EXERCISE AIM
Repeat every record exactly as written.

MATERIAL PROVIDED
▼

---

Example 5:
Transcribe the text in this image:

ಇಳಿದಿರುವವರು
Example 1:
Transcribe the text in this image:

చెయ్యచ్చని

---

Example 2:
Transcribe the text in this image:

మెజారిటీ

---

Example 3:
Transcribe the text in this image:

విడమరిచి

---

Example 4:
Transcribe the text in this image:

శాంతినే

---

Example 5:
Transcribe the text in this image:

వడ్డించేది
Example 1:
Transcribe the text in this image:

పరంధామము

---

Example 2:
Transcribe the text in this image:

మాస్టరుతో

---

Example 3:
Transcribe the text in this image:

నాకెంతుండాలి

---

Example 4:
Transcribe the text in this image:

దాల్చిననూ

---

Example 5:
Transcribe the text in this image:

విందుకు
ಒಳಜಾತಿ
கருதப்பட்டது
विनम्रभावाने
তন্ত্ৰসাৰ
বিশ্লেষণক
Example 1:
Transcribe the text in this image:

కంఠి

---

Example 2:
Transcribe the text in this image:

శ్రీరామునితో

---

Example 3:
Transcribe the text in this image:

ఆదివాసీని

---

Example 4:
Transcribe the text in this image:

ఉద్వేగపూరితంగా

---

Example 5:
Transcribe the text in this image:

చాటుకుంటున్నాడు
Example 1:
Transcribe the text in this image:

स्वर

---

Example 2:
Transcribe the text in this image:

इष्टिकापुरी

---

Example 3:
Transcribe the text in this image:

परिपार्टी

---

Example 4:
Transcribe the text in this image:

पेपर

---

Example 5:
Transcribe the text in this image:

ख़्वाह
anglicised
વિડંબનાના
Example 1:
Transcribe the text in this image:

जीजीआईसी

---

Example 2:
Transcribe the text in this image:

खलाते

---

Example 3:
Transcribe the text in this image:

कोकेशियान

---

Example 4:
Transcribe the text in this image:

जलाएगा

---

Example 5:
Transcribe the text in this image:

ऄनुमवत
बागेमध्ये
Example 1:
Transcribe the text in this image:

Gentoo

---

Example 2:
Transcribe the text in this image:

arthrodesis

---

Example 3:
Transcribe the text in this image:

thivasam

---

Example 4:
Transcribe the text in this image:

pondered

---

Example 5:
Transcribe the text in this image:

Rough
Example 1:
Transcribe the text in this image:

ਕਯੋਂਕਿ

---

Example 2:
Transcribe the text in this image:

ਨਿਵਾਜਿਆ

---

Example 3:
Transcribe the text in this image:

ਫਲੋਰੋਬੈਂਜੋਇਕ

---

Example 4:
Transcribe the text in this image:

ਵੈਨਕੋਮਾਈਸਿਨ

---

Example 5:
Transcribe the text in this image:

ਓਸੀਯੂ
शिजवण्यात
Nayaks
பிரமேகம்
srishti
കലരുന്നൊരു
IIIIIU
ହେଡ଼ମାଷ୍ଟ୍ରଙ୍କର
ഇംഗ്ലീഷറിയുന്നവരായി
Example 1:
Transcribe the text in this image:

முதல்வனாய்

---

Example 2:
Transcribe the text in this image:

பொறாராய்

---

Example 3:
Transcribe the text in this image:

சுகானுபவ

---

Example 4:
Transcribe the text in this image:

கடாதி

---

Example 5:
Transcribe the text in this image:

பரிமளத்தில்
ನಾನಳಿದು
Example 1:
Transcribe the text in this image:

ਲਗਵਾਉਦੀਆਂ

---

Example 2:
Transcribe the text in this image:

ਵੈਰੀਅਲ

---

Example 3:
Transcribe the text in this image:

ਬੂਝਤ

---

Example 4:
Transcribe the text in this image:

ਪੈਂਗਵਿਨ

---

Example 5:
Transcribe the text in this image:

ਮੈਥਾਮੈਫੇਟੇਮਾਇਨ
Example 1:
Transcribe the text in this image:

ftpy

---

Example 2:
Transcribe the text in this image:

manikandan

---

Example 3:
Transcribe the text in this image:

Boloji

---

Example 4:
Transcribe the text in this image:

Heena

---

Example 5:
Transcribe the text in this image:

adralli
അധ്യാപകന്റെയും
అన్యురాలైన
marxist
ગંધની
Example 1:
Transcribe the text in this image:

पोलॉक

▲

ANSWER BELOW
---

Example 5:
Transcribe the text in this image:

ಇಳಿದಿರುವವರು
Example 1:
Transcribe the text in this image:

చెయ్యచ్చని

---

Example 2:
Transcribe the text in this image:

మెజారిటీ

---

Example 3:
Transcribe the text in this image:

విడమరిచి

---

Example 4:
Transcribe the text in this image:

శాంతినే

---

Example 5:
Transcribe the text in this image:

వడ్డించేది
Example 1:
Transcribe the text in this image:

పరంధామము

---

Example 2:
Transcribe the text in this image:

మాస్టరుతో

---

Example 3:
Transcribe the text in this image:

నాకెంతుండాలి

---

Example 4:
Transcribe the text in this image:

దాల్చిననూ

---

Example 5:
Transcribe the text in this image:

విందుకు
ಒಳಜಾತಿ
கருதப்பட்டது
विनम्रभावाने
তন্ত্ৰসাৰ
বিশ্লেষণক
Example 1:
Transcribe the text in this image:

కంఠి

---

Example 2:
Transcribe the text in this image:

శ్రీరామునితో

---

Example 3:
Transcribe the text in this image:

ఆదివాసీని

---

Example 4:
Transcribe the text in this image:

ఉద్వేగపూరితంగా

---

Example 5:
Transcribe the text in this image:

చాటుకుంటున్నాడు
Example 1:
Transcribe the text in this image:

स्वर

---

Example 2:
Transcribe the text in this image:

इष्टिकापुरी

---

Example 3:
Transcribe the text in this image:

परिपार्टी

---

Example 4:
Transcribe the text in this image:

पेपर

---

Example 5:
Transcribe the text in this image:

ख़्वाह
anglicised
વિડંબનાના
Example 1:
Transcribe the text in this image:

जीजीआईसी

---

Example 2:
Transcribe the text in this image:

खलाते

---

Example 3:
Transcribe the text in this image:

कोकेशियान

---

Example 4:
Transcribe the text in this image:

जलाएगा

---

Example 5:
Transcribe the text in this image:

ऄनुमवत
बागेमध्ये
Example 1:
Transcribe the text in this image:

Gentoo

---

Example 2:
Transcribe the text in this image:

arthrodesis

---

Example 3:
Transcribe the text in this image:

thivasam

---

Example 4:
Transcribe the text in this image:

pondered

---

Example 5:
Transcribe the text in this image:

Rough
Example 1:
Transcribe the text in this image:

ਕਯੋਂਕਿ

---

Example 2:
Transcribe the text in this image:

ਨਿਵਾਜਿਆ

---

Example 3:
Transcribe the text in this image:

ਫਲੋਰੋਬੈਂਜੋਇਕ

---

Example 4:
Transcribe the text in this image:

ਵੈਨਕੋਮਾਈਸਿਨ

---

Example 5:
Transcribe the text in this image:

ਓਸੀਯੂ
शिजवण्यात
Nayaks
பிரமேகம்
srishti
കലരുന്നൊരു
IIIIIU
ହେଡ଼ମାଷ୍ଟ୍ରଙ୍କର
ഇംഗ്ലീഷറിയുന്നവരായി
Example 1:
Transcribe the text in this image:

முதல்வனாய்

---

Example 2:
Transcribe the text in this image:

பொறாராய்

---

Example 3:
Transcribe the text in this image:

சுகானுபவ

---

Example 4:
Transcribe the text in this image:

கடாதி

---

Example 5:
Transcribe the text in this image:

பரிமளத்தில்
ನಾನಳಿದು
Example 1:
Transcribe the text in this image:

ਲਗਵਾਉਦੀਆਂ

---

Example 2:
Transcribe the text in this image:

ਵੈਰੀਅਲ

---

Example 3:
Transcribe the text in this image:

ਬੂਝਤ

---

Example 4:
Transcribe the text in this image:

ਪੈਂਗਵਿਨ

---

Example 5:
Transcribe the text in this image:

ਮੈਥਾਮੈਫੇਟੇਮਾਇਨ
Example 1:
Transcribe the text in this image:

ftpy

---

Example 2:
Transcribe the text in this image:

manikandan

---

Example 3:
Transcribe the text in this image:

Boloji

---

Example 4:
Transcribe the text in this image:

Heena

---

Example 5:
Transcribe the text in this image:

adralli
അധ്യാപകന്റെയും
అన్యురాలైన
marxist
ગંધની
Example 1:
Transcribe the text in this image:

पोलॉक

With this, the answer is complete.